Dr. Sara Lewis, Phoenix Children’s Hospital
Delivering Personal Medicine and Identifying Dystonic CP Genes and Pathways
Instead of one disorder, researchers are finding that cerebral palsy (CP) includes a mix of genetic disorders. This creates both a need and opportunity for personalized medicine in CP. However, many of these genes are unknown, uncharacterized, or lack treatments. Where treatments are known, patients who would benefit are missed because of lack of access to genetic testing.
A feature of CP that needs better treatment options is dystonia. Dystonia is abnormal muscle contractions causing unwanted movements or postures that can cause pain and profound impairments in daily tasks. The genes and cell changes that cause dystonia are mostly unknown, which has made it very difficult to develop treatments.
This project focuses on creating a list of genes found in dystonic CP patients and adults with dystonia.

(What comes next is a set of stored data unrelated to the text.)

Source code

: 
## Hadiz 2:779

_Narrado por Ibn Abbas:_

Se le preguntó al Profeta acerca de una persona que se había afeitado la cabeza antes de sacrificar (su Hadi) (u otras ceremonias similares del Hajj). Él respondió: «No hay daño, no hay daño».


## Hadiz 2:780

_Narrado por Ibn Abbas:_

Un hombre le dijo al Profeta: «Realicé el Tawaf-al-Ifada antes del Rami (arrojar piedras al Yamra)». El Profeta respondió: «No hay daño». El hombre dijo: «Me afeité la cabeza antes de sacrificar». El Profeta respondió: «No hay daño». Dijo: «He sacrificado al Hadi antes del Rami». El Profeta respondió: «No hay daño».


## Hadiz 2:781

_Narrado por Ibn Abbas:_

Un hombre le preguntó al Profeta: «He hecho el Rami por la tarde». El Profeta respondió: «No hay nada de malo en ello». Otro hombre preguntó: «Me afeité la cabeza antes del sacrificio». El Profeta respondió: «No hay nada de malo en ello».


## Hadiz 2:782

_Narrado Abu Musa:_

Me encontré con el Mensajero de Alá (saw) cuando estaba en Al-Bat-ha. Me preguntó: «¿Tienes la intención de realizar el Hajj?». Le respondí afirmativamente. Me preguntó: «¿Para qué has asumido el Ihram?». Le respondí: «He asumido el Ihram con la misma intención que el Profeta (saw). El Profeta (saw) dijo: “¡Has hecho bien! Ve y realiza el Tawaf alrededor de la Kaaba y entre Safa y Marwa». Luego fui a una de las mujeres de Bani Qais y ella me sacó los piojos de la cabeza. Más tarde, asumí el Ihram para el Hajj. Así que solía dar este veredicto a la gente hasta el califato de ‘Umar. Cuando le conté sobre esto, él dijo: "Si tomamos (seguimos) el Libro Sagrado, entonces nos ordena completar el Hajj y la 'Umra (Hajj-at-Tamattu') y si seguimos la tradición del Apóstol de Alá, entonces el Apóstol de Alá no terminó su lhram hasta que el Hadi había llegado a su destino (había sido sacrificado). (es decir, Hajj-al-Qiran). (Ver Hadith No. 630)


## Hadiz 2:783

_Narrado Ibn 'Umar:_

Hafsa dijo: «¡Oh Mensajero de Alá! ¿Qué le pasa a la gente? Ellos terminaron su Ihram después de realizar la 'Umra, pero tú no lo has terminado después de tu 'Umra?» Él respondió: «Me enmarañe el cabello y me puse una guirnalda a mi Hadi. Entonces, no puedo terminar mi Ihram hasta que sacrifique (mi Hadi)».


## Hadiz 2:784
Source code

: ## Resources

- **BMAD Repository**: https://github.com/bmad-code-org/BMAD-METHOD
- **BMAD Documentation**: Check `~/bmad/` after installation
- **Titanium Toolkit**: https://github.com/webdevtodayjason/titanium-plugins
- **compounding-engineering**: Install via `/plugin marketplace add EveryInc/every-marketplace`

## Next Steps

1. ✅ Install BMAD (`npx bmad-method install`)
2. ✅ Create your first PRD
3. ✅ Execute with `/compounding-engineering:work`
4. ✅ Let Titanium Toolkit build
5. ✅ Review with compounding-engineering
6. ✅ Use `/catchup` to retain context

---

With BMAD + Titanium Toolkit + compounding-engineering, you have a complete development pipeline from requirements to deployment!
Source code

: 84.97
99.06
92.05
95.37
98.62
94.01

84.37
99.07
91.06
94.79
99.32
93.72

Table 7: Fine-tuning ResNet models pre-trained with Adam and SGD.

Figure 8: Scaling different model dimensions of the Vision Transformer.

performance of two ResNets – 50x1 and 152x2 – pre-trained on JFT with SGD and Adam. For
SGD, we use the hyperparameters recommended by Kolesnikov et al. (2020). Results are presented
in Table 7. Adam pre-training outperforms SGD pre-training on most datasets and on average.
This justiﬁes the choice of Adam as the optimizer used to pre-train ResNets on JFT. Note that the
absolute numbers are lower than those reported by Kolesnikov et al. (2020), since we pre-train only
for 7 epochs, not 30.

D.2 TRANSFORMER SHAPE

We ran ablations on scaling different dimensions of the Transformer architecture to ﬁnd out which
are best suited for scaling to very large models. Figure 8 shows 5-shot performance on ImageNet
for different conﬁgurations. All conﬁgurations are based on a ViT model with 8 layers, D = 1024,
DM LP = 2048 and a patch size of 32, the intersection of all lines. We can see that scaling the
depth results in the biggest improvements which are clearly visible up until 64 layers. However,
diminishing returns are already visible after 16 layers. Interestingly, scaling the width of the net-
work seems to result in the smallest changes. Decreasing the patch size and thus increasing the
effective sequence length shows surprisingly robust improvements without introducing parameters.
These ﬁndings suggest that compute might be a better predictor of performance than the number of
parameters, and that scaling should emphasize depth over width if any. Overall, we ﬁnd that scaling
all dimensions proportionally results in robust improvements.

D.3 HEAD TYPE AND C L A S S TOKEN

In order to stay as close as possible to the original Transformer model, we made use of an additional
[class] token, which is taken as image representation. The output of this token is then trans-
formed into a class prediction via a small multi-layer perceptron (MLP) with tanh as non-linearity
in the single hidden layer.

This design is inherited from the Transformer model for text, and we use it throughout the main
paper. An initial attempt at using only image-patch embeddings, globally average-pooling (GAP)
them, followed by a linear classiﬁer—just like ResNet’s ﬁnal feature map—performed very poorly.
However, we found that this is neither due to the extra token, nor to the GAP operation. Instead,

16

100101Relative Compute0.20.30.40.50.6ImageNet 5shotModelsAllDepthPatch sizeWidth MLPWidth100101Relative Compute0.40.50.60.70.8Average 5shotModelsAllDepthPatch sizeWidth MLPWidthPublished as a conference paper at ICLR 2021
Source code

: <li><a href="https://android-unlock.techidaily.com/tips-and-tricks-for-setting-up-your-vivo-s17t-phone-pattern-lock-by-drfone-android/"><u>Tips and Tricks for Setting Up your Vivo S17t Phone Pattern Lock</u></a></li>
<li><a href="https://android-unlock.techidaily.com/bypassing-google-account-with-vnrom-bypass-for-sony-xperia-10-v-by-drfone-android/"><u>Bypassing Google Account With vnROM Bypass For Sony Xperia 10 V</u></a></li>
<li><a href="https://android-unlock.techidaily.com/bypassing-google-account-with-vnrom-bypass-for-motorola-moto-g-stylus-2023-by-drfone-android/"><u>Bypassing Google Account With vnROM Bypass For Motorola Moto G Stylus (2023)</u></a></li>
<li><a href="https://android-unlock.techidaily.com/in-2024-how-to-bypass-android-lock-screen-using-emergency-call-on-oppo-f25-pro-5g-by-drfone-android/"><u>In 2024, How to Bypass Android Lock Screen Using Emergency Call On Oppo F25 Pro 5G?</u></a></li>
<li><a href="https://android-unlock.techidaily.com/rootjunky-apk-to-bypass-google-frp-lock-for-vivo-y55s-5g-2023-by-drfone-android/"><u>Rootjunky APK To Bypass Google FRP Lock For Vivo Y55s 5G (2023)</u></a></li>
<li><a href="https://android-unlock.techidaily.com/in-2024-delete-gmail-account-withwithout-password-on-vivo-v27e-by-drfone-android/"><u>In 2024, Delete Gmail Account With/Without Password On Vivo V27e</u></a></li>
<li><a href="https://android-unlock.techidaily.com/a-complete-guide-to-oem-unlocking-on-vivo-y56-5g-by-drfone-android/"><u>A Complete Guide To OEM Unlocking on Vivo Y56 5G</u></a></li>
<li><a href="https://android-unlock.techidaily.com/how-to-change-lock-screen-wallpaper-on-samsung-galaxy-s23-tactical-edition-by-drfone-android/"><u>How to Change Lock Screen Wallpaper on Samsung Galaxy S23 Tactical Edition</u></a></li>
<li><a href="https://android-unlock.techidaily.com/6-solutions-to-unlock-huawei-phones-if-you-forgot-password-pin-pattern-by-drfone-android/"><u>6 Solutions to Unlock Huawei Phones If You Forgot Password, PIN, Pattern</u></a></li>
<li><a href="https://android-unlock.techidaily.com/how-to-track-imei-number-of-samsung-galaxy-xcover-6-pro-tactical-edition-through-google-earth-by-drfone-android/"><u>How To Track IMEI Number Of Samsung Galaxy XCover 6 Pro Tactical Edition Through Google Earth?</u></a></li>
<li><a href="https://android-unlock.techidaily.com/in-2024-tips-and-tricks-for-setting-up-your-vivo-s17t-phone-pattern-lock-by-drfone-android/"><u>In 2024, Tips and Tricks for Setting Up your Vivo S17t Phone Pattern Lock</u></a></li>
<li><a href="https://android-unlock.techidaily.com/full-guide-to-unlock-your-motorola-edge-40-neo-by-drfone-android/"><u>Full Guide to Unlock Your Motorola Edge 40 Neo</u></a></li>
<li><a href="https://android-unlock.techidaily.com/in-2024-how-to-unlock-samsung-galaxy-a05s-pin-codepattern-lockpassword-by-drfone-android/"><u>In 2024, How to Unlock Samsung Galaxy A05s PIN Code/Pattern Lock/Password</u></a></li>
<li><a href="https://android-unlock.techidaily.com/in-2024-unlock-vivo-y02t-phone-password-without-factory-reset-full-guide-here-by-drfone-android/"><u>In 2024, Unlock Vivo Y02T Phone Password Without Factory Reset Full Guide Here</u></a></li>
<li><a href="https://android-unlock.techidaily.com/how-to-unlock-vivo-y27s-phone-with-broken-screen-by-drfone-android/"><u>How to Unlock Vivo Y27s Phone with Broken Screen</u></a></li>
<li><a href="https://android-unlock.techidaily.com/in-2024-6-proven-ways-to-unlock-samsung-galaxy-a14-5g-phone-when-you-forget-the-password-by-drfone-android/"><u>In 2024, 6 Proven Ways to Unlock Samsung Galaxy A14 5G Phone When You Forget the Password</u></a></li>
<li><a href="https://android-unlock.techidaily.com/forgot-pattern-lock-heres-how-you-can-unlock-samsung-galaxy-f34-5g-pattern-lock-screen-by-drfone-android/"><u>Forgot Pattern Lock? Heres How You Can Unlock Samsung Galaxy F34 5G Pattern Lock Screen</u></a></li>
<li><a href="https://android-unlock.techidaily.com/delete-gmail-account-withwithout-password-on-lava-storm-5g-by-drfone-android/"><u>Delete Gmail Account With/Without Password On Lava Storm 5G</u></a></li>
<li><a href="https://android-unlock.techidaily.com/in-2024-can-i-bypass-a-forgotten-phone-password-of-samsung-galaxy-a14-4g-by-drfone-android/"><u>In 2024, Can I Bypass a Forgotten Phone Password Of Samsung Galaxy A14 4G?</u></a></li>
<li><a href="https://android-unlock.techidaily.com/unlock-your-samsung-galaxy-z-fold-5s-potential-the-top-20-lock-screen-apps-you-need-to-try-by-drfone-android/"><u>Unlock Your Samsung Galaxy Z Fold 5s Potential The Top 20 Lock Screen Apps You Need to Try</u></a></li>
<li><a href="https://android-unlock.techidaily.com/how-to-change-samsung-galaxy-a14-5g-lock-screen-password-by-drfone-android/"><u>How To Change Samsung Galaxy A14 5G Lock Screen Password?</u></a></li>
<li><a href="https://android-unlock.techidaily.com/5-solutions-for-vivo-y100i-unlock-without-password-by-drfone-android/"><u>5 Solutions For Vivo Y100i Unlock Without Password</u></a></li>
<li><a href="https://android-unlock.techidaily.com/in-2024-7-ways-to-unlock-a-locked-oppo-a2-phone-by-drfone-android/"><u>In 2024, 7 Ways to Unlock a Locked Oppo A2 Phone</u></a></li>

Some genetic causes of CP have known treatments that would improve patient outcomes. These can be missed since many clinicians and healthcare decisionmakers don’t know how genetic testing could benefit patients with CP.
Clinicians, scientists, and geneticists on this project will bridge this gap by creating a report of genes found in patients from clinical testing and research studies. This project also entails the search for treatments known to be effective for these genetic causes in peer-reviewed clinical studies.